_Items from a data source:_
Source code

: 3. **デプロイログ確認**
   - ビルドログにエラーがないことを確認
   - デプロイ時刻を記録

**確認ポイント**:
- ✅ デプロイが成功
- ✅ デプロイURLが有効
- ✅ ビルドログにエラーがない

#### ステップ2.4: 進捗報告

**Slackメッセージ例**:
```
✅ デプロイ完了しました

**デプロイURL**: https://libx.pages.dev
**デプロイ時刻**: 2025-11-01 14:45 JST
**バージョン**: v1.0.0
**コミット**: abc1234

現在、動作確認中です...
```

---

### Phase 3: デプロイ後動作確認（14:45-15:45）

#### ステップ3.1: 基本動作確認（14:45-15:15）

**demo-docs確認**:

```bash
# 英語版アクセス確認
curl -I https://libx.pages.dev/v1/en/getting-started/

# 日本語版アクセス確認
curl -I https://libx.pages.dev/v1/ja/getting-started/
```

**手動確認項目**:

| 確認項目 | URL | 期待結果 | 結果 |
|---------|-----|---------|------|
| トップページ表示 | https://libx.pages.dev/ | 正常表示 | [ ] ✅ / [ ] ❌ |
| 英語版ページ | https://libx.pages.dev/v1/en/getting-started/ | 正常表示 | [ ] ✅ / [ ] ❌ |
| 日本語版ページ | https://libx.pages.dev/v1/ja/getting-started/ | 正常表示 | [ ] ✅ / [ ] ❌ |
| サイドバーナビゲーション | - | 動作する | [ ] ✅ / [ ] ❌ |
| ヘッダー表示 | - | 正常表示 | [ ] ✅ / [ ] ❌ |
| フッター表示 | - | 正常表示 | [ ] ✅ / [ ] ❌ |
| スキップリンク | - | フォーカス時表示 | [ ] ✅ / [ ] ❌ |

_The task:_
Type out every record above once more, exactly.

_Answer:_
Source code

: 3. **デプロイログ確認**
   - ビルドログにエラーがないことを確認
   - デプロイ時刻を記録

**確認ポイント**:
- ✅ デプロイが成功
- ✅ デプロイURLが有効
- ✅ ビルドログにエラーがない

#### ステップ2.4: 進捗報告

**Slackメッセージ例**:
```
✅ デプロイ完了しました

**デプロイURL**: https://libx.pages.dev
**デプロイ時刻**: 2025-11-01 14:45 JST
**バージョン**: v1.0.0
**コミット**: abc1234

現在、動作確認中です...
```

---

### Phase 3: デプロイ後動作確認（14:45-15:45）

#### ステップ3.1: 基本動作確認（14:45-15:15）

**demo-docs確認**:

```bash
# 英語版アクセス確認
curl -I https://libx.pages.dev/v1/en/getting-started/

# 日本語版アクセス確認
curl -I https://libx.pages.dev/v1/ja/getting-started/
```

**手動確認項目**:

| 確認項目 | URL | 期待結果 | 結果 |
|---------|-----|---------|------|
| トップページ表示 | https://libx.pages.dev/ | 正常表示 | [ ] ✅ / [ ] ❌ |
| 英語版ページ | https://libx.pages.dev/v1/en/getting-started/ | 正常表示 | [ ] ✅ / [ ] ❌ |
| 日本語版ページ | https://libx.pages.dev/v1/ja/getting-started/ | 正常表示 | [ ] ✅ / [ ] ❌ |
| サイドバーナビゲーション | - | 動作する | [ ] ✅ / [ ] ❌ |
| ヘッダー表示 | - | 正常表示 | [ ] ✅ / [ ] ❌ |
| フッター表示 | - | 正常表示 | [ ] ✅ / [ ] ❌ |
| スキップリンク | - | フォーカス時表示 | [ ] ✅ / [ ] ❌ |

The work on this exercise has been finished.